**Task requirements:** In one to three sentences, explain why, according to the text on probability and independence, the company claims there was no company-wide hiring decision to challenge.

**Text segment:**
By contrast, suppose a bird poops on my car in Austin. Does learning this fact tell us anything useful about the probability that the Texas Longhorns will subsequently win the national championship? Of course not. Those events are ridiculous to mention in the same sentence, and that is exactly the point: they are independent because one gives us no information about the other.

The definition deserves a slower look. Probability is a language for updating expectations in light of information. To say that two events are independent is to say that one event gives us no probabilistic information about the other. To say that they are not independent is to say the opposite: learning about one event changes what we should expect about the other.

Important, but not the same as saying why the events are related.

A hiring example

Consider a national employer with offices in several cities. The company hires for the same technical sales role in each office. A group of rejected applicants brings a discrimination claim, alleging that the company’s hiring process produced a common pattern of disadvantage across locations.

The company responds that there was no company-wide hiring decision to challenge. Each office had its own hiring manager. The managers interviewed candidates locally, made their own recommendations, and did not discuss individual applicants with one another. No one at headquarters instructed them to prefer or disfavor any protected group. In the company’s telling, these were independent hiring decisions made by independent managers.

Now suppose a statistical expert analyzes the hiring data and concludes that the outcomes were not independent. The expert means something quite specific: rejection rates move together across offices. Offices with lower hiring rates for one group tend to have lower hiring rates for that group elsewhere. Once we know what happened in one office, we can make a better probabilistic prediction about what happened in another.

Stored entries:

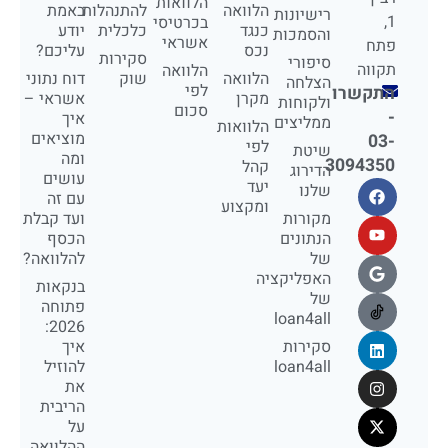
הלוואות
הלוואה
להתנהלות
באמת
רישיונות
1,
בכרטיסי
כנגד
כלכלית
יודע
והסמכות
אשראי
פתח
נכס
עליכם?
סקירות
סיפורי
תקווה
הלוואה
הלוואה
שוק
דוח נתוני
הצלחה
לפי
התקשרו
מקרן
אשראי –
ולקוחות
סכום
-
איך
ממליצים
הלוואות
מוציאים
03-
לפי
שיטת
ומה
3094350
קהל
הדירוג
עושים
יעד
שלנו
עם זה
ומקצוע
מקורות
ועד קבלת
הנתונים
הכסף
של
להלוואה?
האפליקציה
בנקאות
של
פתוחה
loan4all
2026:
סקירות
איך
loan4all
להוזיל
את
הריבית
על
ההלוואה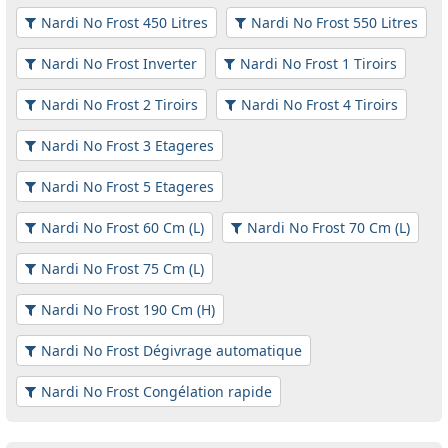
Nardi No Frost 450 Litres
Nardi No Frost 550 Litres
Nardi No Frost Inverter
Nardi No Frost 1 Tiroirs
Nardi No Frost 2 Tiroirs
Nardi No Frost 4 Tiroirs
Nardi No Frost 3 Etageres
Nardi No Frost 5 Etageres
Nardi No Frost 60 Cm (L)
Nardi No Frost 70 Cm (L)
Nardi No Frost 75 Cm (L)
Nardi No Frost 190 Cm (H)
Nardi No Frost Dégivrage automatique
Nardi No Frost Congélation rapide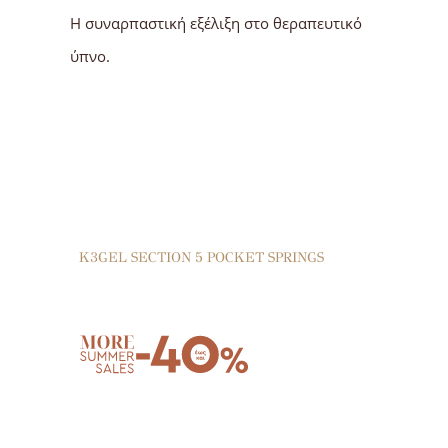
H συναρπαστική εξέλιξη στο θεραπευτικό
ύπνο.
K3GEL
SECTION 5 POCKET SPRINGS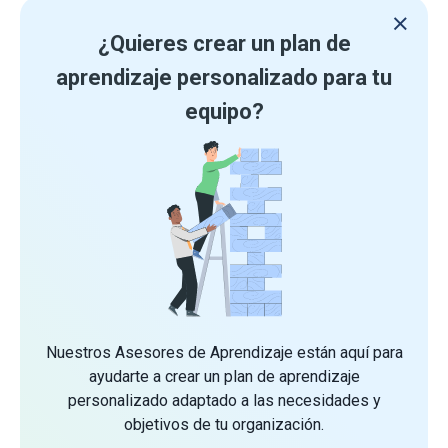
¿Quieres crear un plan de
aprendizaje personalizado para tu
equipo?
Nuestros Asesores de Aprendizaje están aquí para
ayudarte a crear un plan de aprendizaje
personalizado adaptado a las necesidades y
objetivos de tu organización.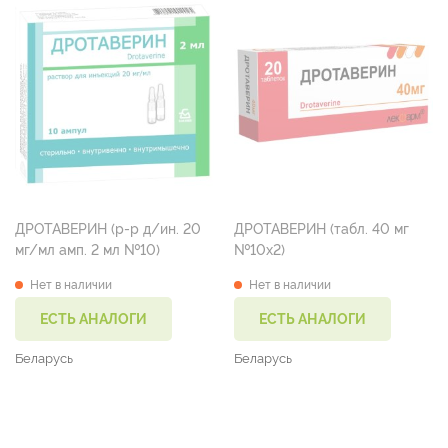
ДРОТАВЕРИН (р-р д/ин. 20
ДРОТАВЕРИН (табл. 40 мг
мг/мл амп. 2 мл №10)
№10х2)
Нет в наличии
Нет в наличии
ЕСТЬ АНАЛОГИ
ЕСТЬ АНАЛОГИ
Беларусь
Беларусь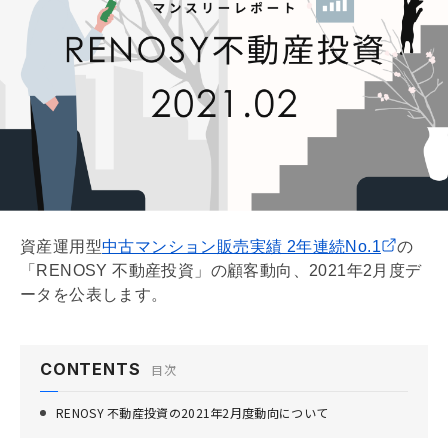
資産運用型
中古マンション販売実績 2年連続No.1
の
「RENOSY 不動産投資」の顧客動向、2021年2月度デ
ータを公表します。
CONTENTS
目次
RENOSY 不動産投資の2021年2月度動向について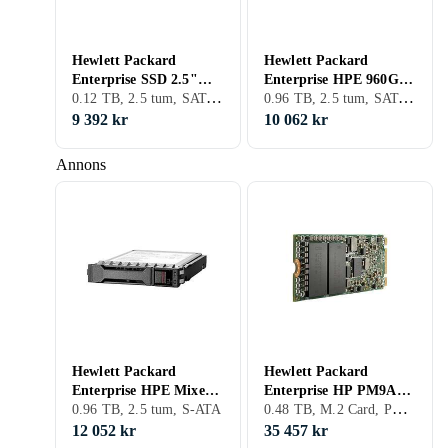
Hewlett Packard
Hewlett Packard
Enterprise SSD 2.5"
Enterprise HPE 960GB
0.12 TB, 2.5 tum, SATA III (6Gb/s), S-ATA
0.96 TB, 2.5 tum, SATA III (6Gb/s), S-ATA
SATA 120GB
2.5 SATA SSD
9 392 kr
10 062 kr
Annons
Hewlett Packard
Hewlett Packard
Enterprise HPE Mixed
Enterprise HP PM9A3
0.48 TB, M.2 Card, PCIe Gen4 x4 NVMe
Use 5400M 2,5" SATA
0.96 TB, 2.5 tum, S-ATA
M.2 2280 PCIe 4.0
6Gb/s SSD 960GB
NVMe 480GB
12 052 kr
35 457 kr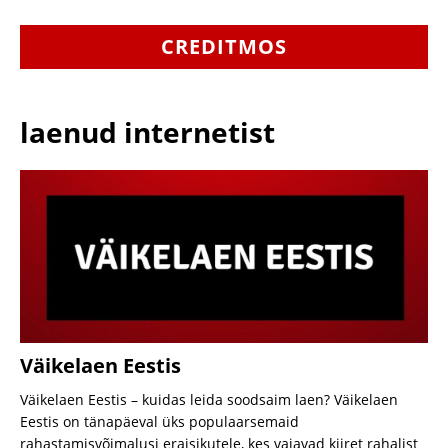
CREDITMOS
laenud internetist​
Väikelaen Eestis
Väikelaen Eestis – kuidas leida soodsaim laen? Väikelaen
Eestis on tänapäeval üks populaarsemaid
rahastamisvõimalusi eraisikutele, kes vajavad kiiret rahalist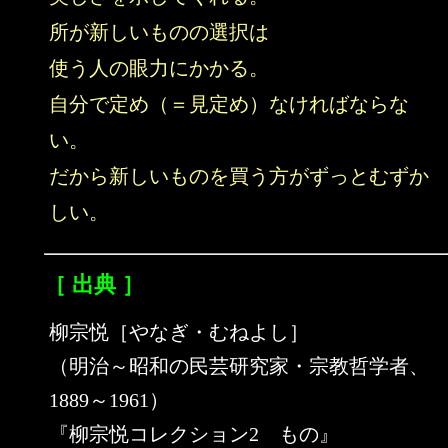
所が新しいものの選択は
使う人の眼力にかかる。
自分で定め（＝見定め）なければならな
い。
だから新しいものを買う方がずっとむずか
しい。
［ 出典 ］
柳宗悦［やなぎ・むねよし］
（明治～昭和の民芸研究家・宗教哲学者、
1889～1961）
『柳宗悦コレクション2 もの』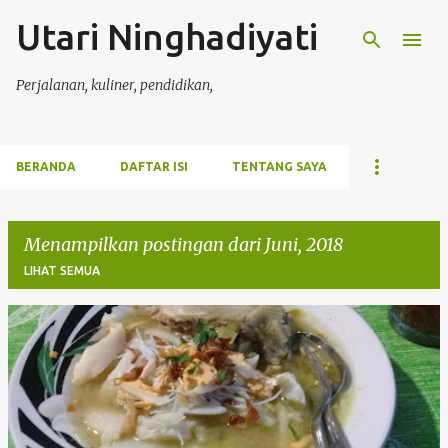
Utari Ninghadiyati
Langsung ke konten utama
Perjalanan, kuliner, pendidikan,
BERANDA
DAFTAR ISI
TENTANG SAYA
Menampilkan postingan dari Juni, 2018
LIHAT SEMUA
P
o
s
t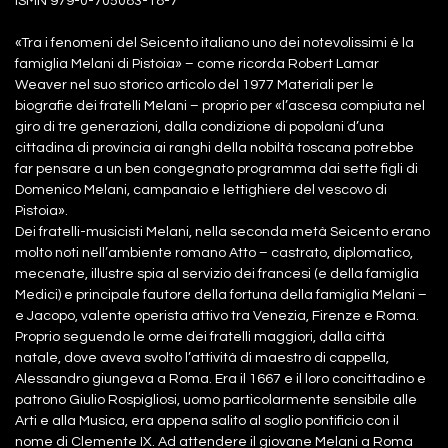
ISMN 979-0-705083-18-7
«Tra i fenomeni del Seicento italiano uno dei notevolissimi è la
famiglia Melani di Pistoia» – come ricorda Robert Lamar
Weaver nel suo storico articolo del 1977 Materiali per le
biografie dei fratelli Melani – proprio per «l’ascesa compiuta nel
giro di tre generazioni, dalla condizione di popolani d’una
cittadina di provincia ai ranghi della nobiltà toscana potrebbe
far pensare a un ben congegnato programma dai sette figli di
Domenico Melani, campanaio e lettighiere del vescovo di
Pistoia».
Dei fratelli-musicisti Melani, nella seconda metà Seicento erano
molto noti nell’ambiente romano Atto – castrato, diplomatico,
mecenate, illustre spia al servizio dei francesi (e della famiglia
Medici) e principale fautore della fortuna della famiglia Melani –
e Jacopo, valente operista attivo tra Venezia, Firenze e Roma.
Proprio seguendo le orme dei fratelli maggiori, dalla città
natale, dove aveva svolto l’attività di maestro di cappella,
Alessandro giungeva a Roma. Era il 1667 e il loro concittadino e
patrono Giulio Rospigliosi, uomo particolarmente sensibile alle
Arti e alla Musica, era appena salito al soglio pontificio con il
nome di Clemente IX. Ad attendere il giovane Melani a Roma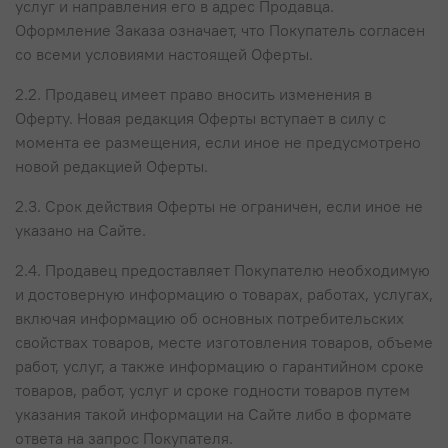
услуг и направления его в адрес Продавца.
Оформление Заказа означает, что Покупатель согласен
со всеми условиями настоящей Оферты.
2.2. Продавец имеет право вносить изменения в
Оферту. Новая редакция Оферты вступает в силу с
момента ее размещения, если иное не предусмотрено
новой редакцией Оферты.
2.3. Срок действия Оферты не ограничен, если иное не
указано на Сайте.
2.4. Продавец предоставляет Покупателю необходимую
и достоверную информацию о товарах, работах, услугах,
включая информацию об основных потребительских
свойствах товаров, месте изготовления товаров, объеме
работ, услуг, а также информацию о гарантийном сроке
товаров, работ, услуг и сроке годности товаров путем
указания такой информации на Сайте либо в формате
ответа на запрос Покупателя.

**Task result:** Each office had its own hiring manager who interviewed candidates locally, made their own recommendations, and did not discuss individual applicants with the other managers. No one at headquarters instructed them to prefer or disfavor any protected group. The company therefore casts these as independent hiring decisions made by independent managers.